> [Excerpt]:
******
Brains of Alcoholics Show Slurred Communication

A young man drinking whisky
A depressed man drinks whiskey. (Image credit: Lisa A, Shutterstock)

Alcoholics have weakened communication between the frontal lobe of the brain and a brain region that plays a key role in motor control, a new study finds.

Communication between the frontal lobes, which are responsible for judgment and decision-making, and the motor region called the cerebellum remained hobbled even a week after alcoholics stopped drinking, though researchers aren't yet sure what this finding may mean.

The researchers speculate the hobbled relationship between these regions could be the result of injury to one or both of these parts of the brain, a disruption to the path that connects them, or even compensation due to injuries elsewhere in the brain.

"It could even be that a weakened relationship between these brain regions was present prior to when a person started drinking, which actually predisposes people to alcoholism in the first place," study researcher Baxter P. Rogers, a professor at the Vanderbilt University Institute of Imaging Science, said in a statement.

Tapping fingers

Previous research has shown that chronic drinking can cause changes in the structure, metabolism and function of the brain. The cerebellum is one of the brain regions most sensitive to alcohol, according to the National Institute on Alcohol Abuse and Alcoholism, and damage can cause problems with movement, balance and coordination. [10 Intoxicating Alcohol Facts]

To understand this damage, Rogers and his colleagues asked 10 patients with chronic alcoholism to have their brains scanned in a functional magnetic resonance imaging (fMRI) machine. This scanner measures blood flow to different regions of the brain, measuring which are active during any given task.

In this case, the alcoholic patients, all of whom had been alcohol-free for five to seven days and had passed the withdrawal phase, were simply told to tap their fingers. As simple as this motion seems, it requires activity in both the cerebellum and the frontal cortex, areas the researchers wanted to investigate.
******
> [Data section]:
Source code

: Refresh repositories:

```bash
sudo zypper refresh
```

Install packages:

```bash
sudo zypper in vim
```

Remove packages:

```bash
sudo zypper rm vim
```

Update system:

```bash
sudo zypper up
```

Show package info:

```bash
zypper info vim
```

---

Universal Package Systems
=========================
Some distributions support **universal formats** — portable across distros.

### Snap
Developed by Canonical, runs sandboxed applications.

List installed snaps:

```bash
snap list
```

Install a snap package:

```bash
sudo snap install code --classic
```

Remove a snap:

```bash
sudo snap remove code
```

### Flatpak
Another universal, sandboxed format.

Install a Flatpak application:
******
> [Required actions]:
1. In the alcoholism article, how long had the patients been alcohol-free before they were scanned?
2. Reproduce the passage of the alcoholism article that begins at the words "The researchers speculate" and ends after "in a statement.".
The entries have no connection to the alcoholism article.

> [Your responses]:
1. Five to seven days.

2.
The researchers speculate the hobbled relationship between these regions could be the result of injury to one or both of these parts of the brain, a disruption to the path that connects them, or even compensation due to injuries elsewhere in the brain.

"It could even be that a weakened relationship between these brain regions was present prior to when a person started drinking, which actually predisposes people to alcoholism in the first place," study researcher Baxter P. Rogers, a professor at the Vanderbilt University Institute of Imaging Science, said in a statement.